KARAN: And stylish and commanding. Yeah.

BROWN: So I’m surprised juries don’t react that way as well.

KARAN: Juries are emotional. When you do debating, it’s about who’s winning the argument, but juries are about what clothes you wear, how you look, your ethnic profile, your gender profile—people’s prejudices, to be honest with you. And I think there are some times when certain things play in your favor because of the emotional/political baggage and connotations. It is different. It’s not just an intellectual case that you’re fighting; you’re also looking at the emotional case. The type of evidence that is presented—the pictures and images that are presented to the judges and jury—we can see that the prosecution start off with some very graphic images of the murder and that there are certain images that the prosecution have removed. They’ve logged them in evidence but you don’t see the image of it. It’s very political and very emotional. It plays on the human instinct of prejudices. Those thoughts go into jury selection processes as well. John Stone and myself have a scene where we talk about it; he lists all these people: “No Muslims. No Jews. No this people or this people.” And I say, “Well, who can we have on the jury?” It’s really funny to hear it that bluntly spelled out—who is favorable for our case and who isn’t.

BROWN: Did you go to Rikers?

KARAN: No. It’s a serious working prison. The writers did research, but we couldn’t film there. We did work at a corrections facility in Queens. Some of the scenes were shot there, but we were sectioned off from the actual working part of the prison. I’ll tell you, it looked like hell on earth. I’m not saying that prisons should be a holiday camp, but I feel very strongly that they should be places where people come out and don’t commit more crimes—they don’t get criminalized in prison, they actually get rehabilitated. If you’re going to let people out of the prison system and they’ve become more criminalized, that’s going to put us all in danger. It has to be somewhere where people can change for the better. A person accused of a small crime, petty theft, could spend six months in prison and become criminalized—in effect they’ve served a jail sentence, and they’re innocent. That’s unfair. That goes against our instincts for justice.

BROWN: Did you have an opinion on the justice system before doing the show and did it change at all?
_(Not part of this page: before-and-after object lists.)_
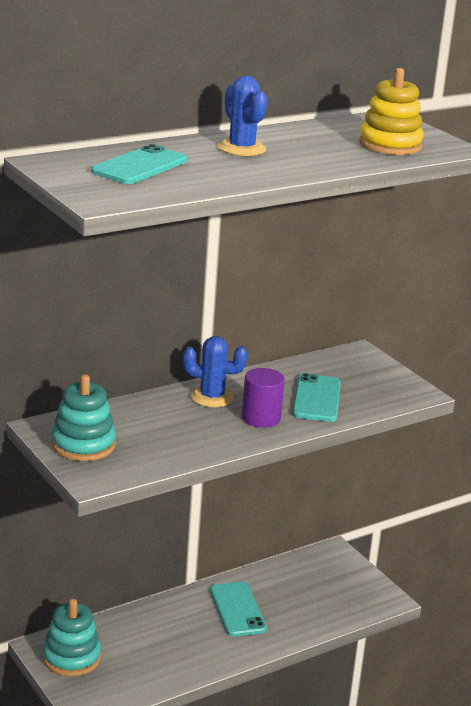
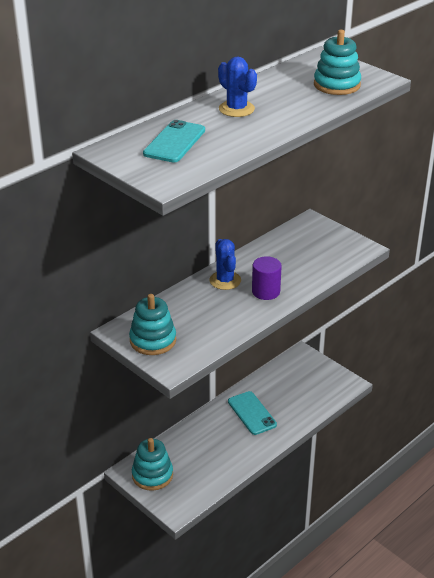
camera: 10 degrees left, 10 degrees up
blue cactus [183,336,248,407] -> blue cactus turned 75 degrees clockwise [209,239,241,290]
turquoise phone [292,373,341,422] -> none
yellow stacking toy [359,68,424,155] -> turquoise stacking toy [314,30,361,95]

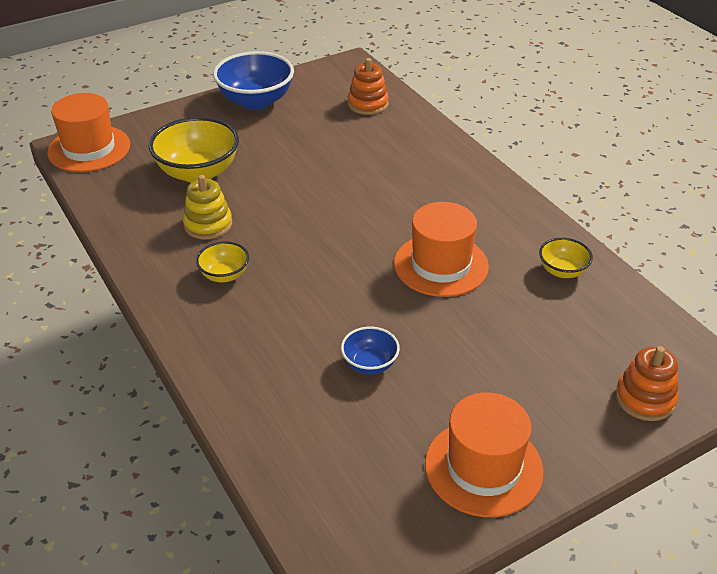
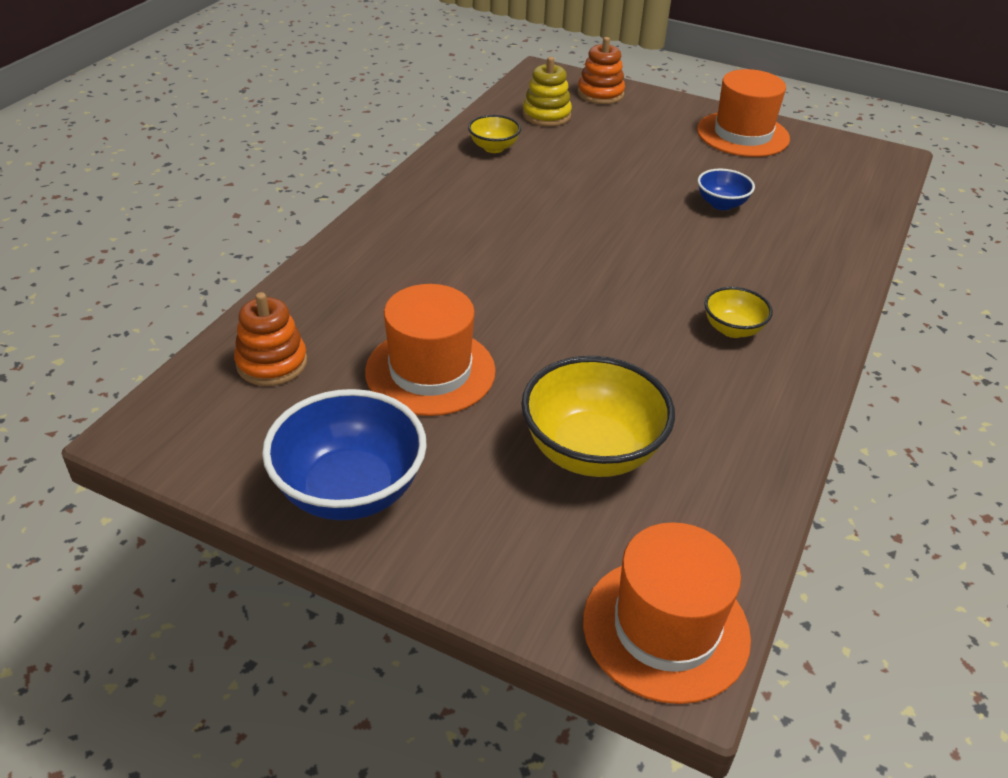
camera: 125 degrees left, 0 degrees up
yellow stacking toy [183,175,232,240] -> yellow stacking toy moved to [522,57,572,127]
orange hat [394,202,489,297] -> orange hat moved to [365,284,496,416]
KARAN: It was an education for me. I didn’t realize that people are put in this awful moral dilemma of pleading to lesser crimes so that they have a chance of not spending the rest of their life in prison. They’re encouraged to plead guilty to lesser crimes because they don’t trust the jury to deliver a fair verdict. I did not realize how unfair the justice system was, from how juries vote and think of things—how predisposed they are—to the amount of time you’re kept in a dangerous prison when you’re awaiting trial. Even when you’re waiting to hear if you’ve made bail or not, you’re kept in a prison for weeks, months. I had no idea of the horrors of prison. I had no idea of the gang affiliations, the drugs, the violence—all of it. I had some idea, but this is completely counterproductive to society.
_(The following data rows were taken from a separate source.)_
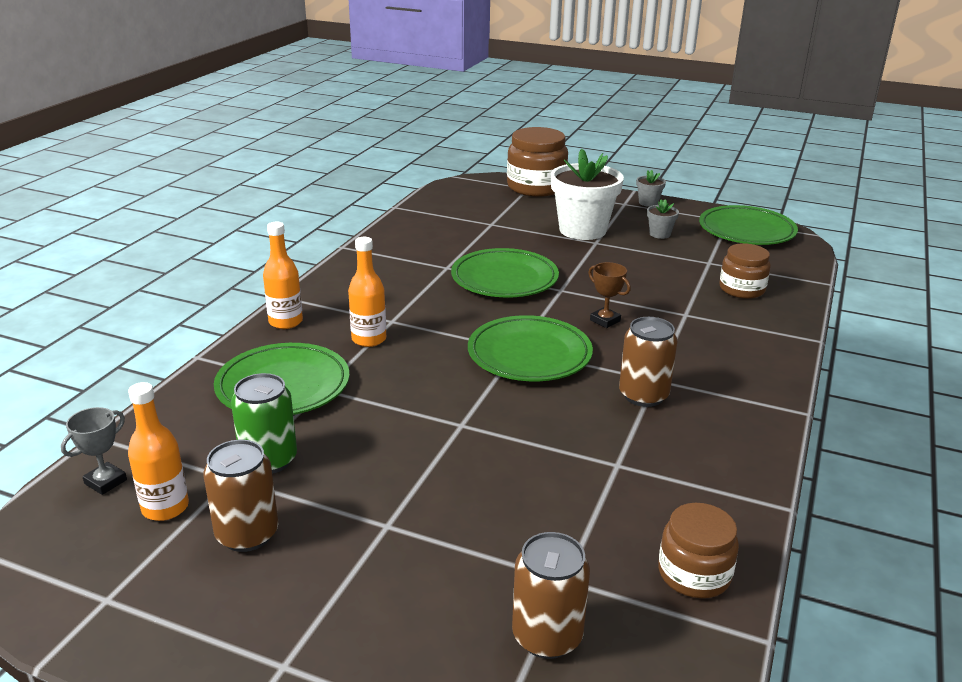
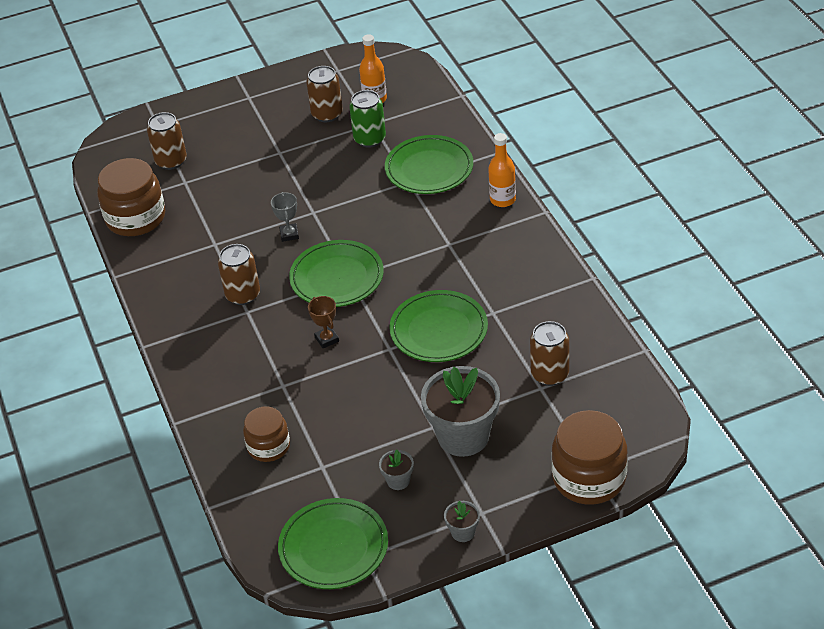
camera: 140 degrees right, 15 degrees up
grey trophy [61,407,127,495] -> grey trophy moved to [271,192,299,242]
orange bottle [348,237,386,347] -> none
white flower pot [551,149,624,240] -> grey flower pot [421,366,500,457]
brown trophy [588,262,631,328] -> brown trophy turned 60 degrees clockwise [308,296,339,348]
brown jar [658,503,739,598] -> brown jar [97,158,165,236], size x1.63
none -> brown can [530,321,569,386]

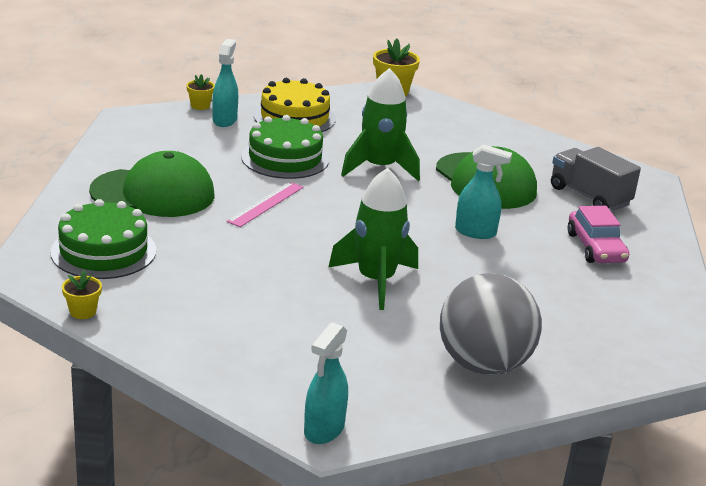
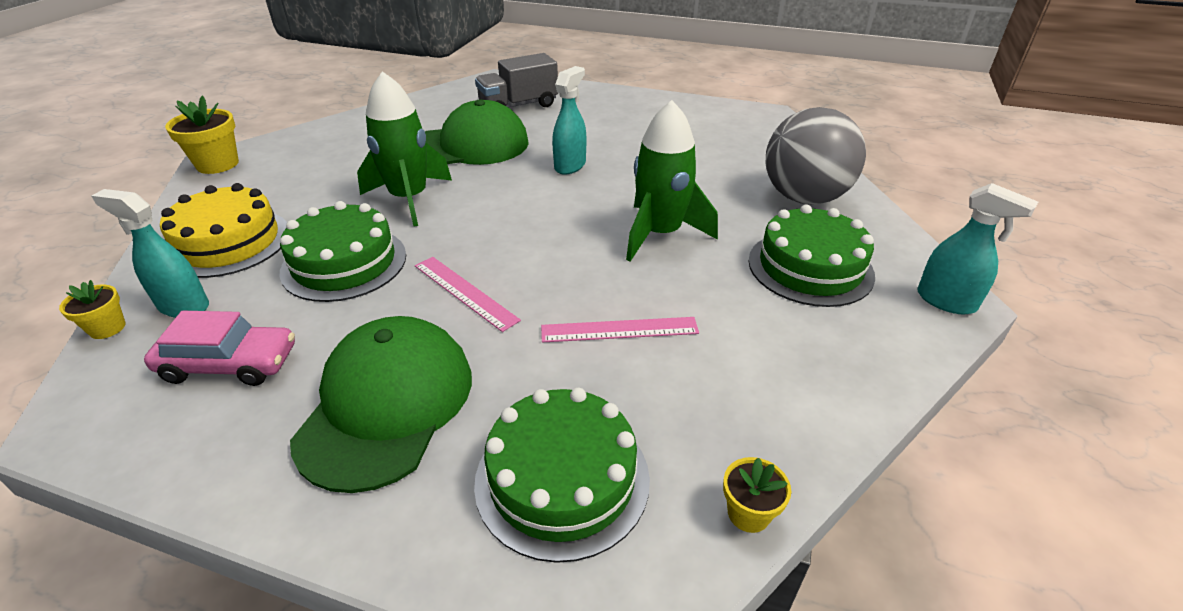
camera: 75 degrees left, 10 degrees up
pink car [568,206,629,263] -> pink car moved to [144,311,295,386]
none -> pink ruler [541,317,699,343]
none -> green cake [749,205,875,307]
BROWN: There’s a pivotal moment where Nas asks Chandra, “What would you do if you were me?” And she tells him to plead not guilty if he didn’t do it. Is that the advice you would give someone in that situation?
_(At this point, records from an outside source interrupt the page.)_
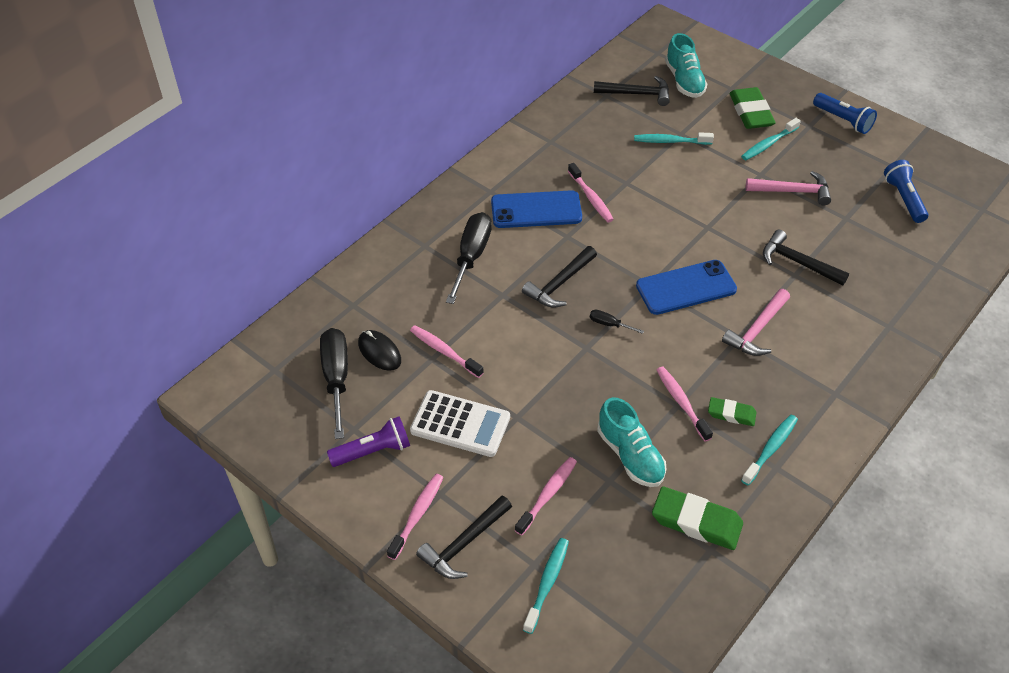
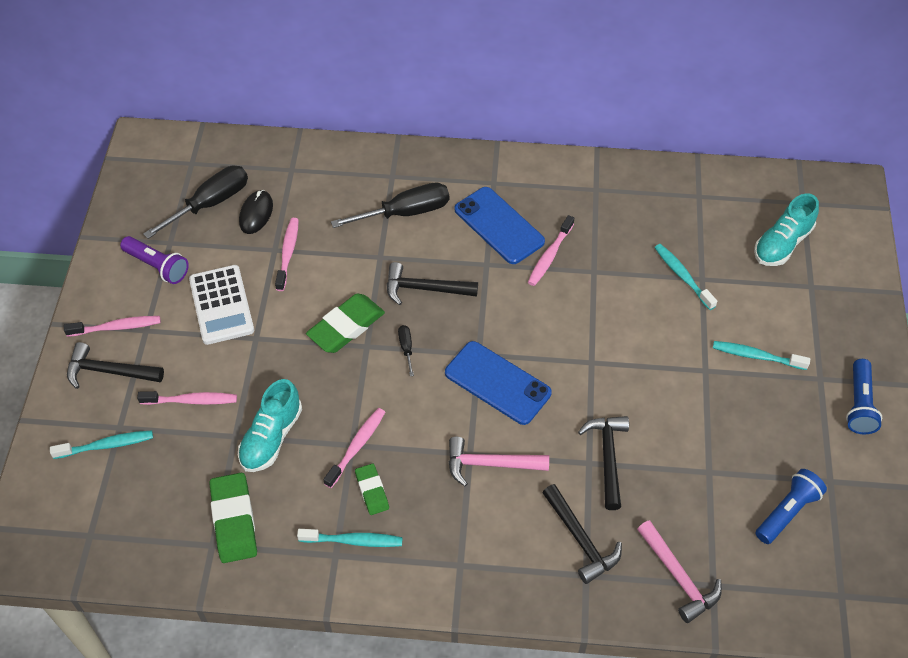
camera: 55 degrees right, 5 degrees up
black hammer [594,76,670,106] -> black hammer moved to [542,484,622,584]
green eraser [729,87,776,129] -> green eraser moved to [306,294,385,353]
pink hammer [746,171,831,205] -> pink hammer moved to [637,520,722,623]

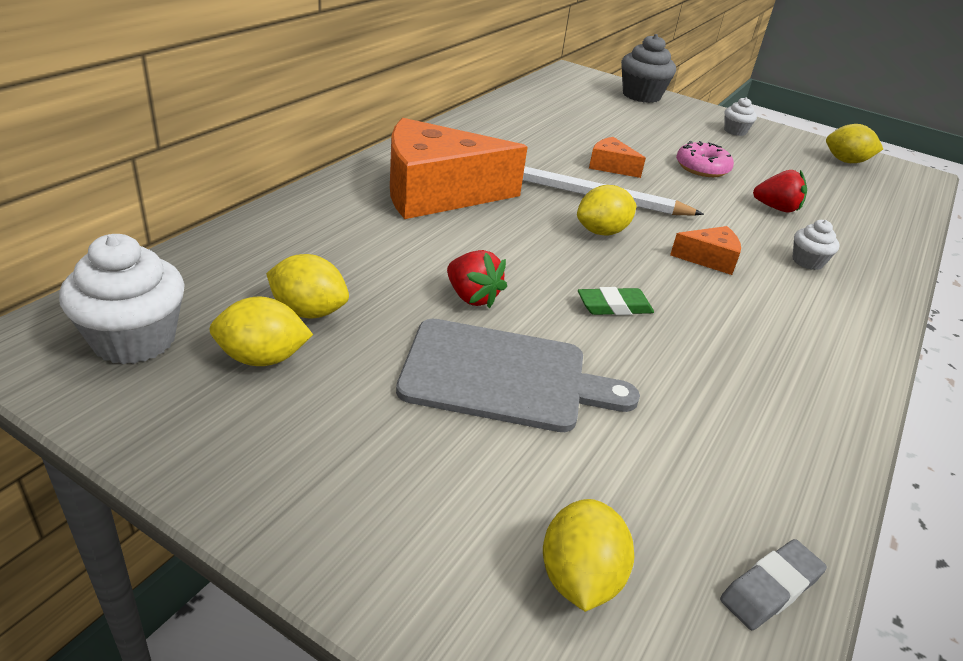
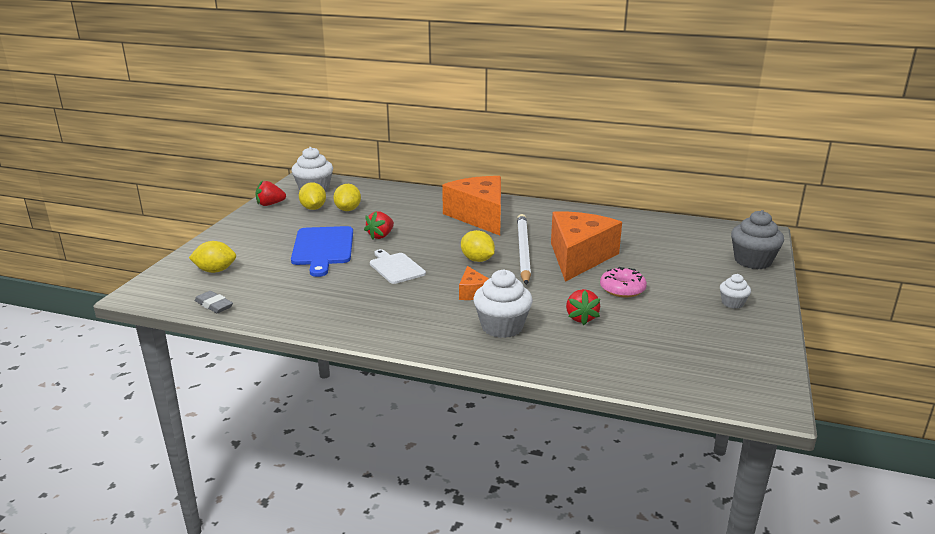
camera: 80 degrees right, 10 degrees down
grey cutting board [396,319,640,432] -> blue cutting board [291,226,353,277]
green eraser [578,287,654,315] -> white cutting board [370,249,426,284]
orange cheese [589,137,646,178] -> orange cheese [551,211,622,282], size x2.27
white cupcake [792,220,840,270] -> white cupcake [473,269,533,338], size x1.85
yellow lemon [826,124,883,163] -> none
none -> red strawberry [255,181,286,206]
KARAN: If I was Chandra and I were giving Nas legal advice, no, I wouldn’t. Because of the way the jury is predisposed. Because of his racial profiling, if I’m honest, and the reality of that situation. Also, in this particular case, the pile of evidence that is stacked up goes hugely against him. He tried to run away when he was arrested. He ran from the house. He’s got the murder weapon in his pocket. That does not look good for him. With that mountain of evidence, we don’t have a strong case in front of a jury at all, but that’s the system we’re operating in. The lawyers are trying to do the best they can within a system. If we could change the rules of the system to make it more fair, to make it more humane, and to rehabilitate prisoners, I don’t think I’d be saying that to you right now.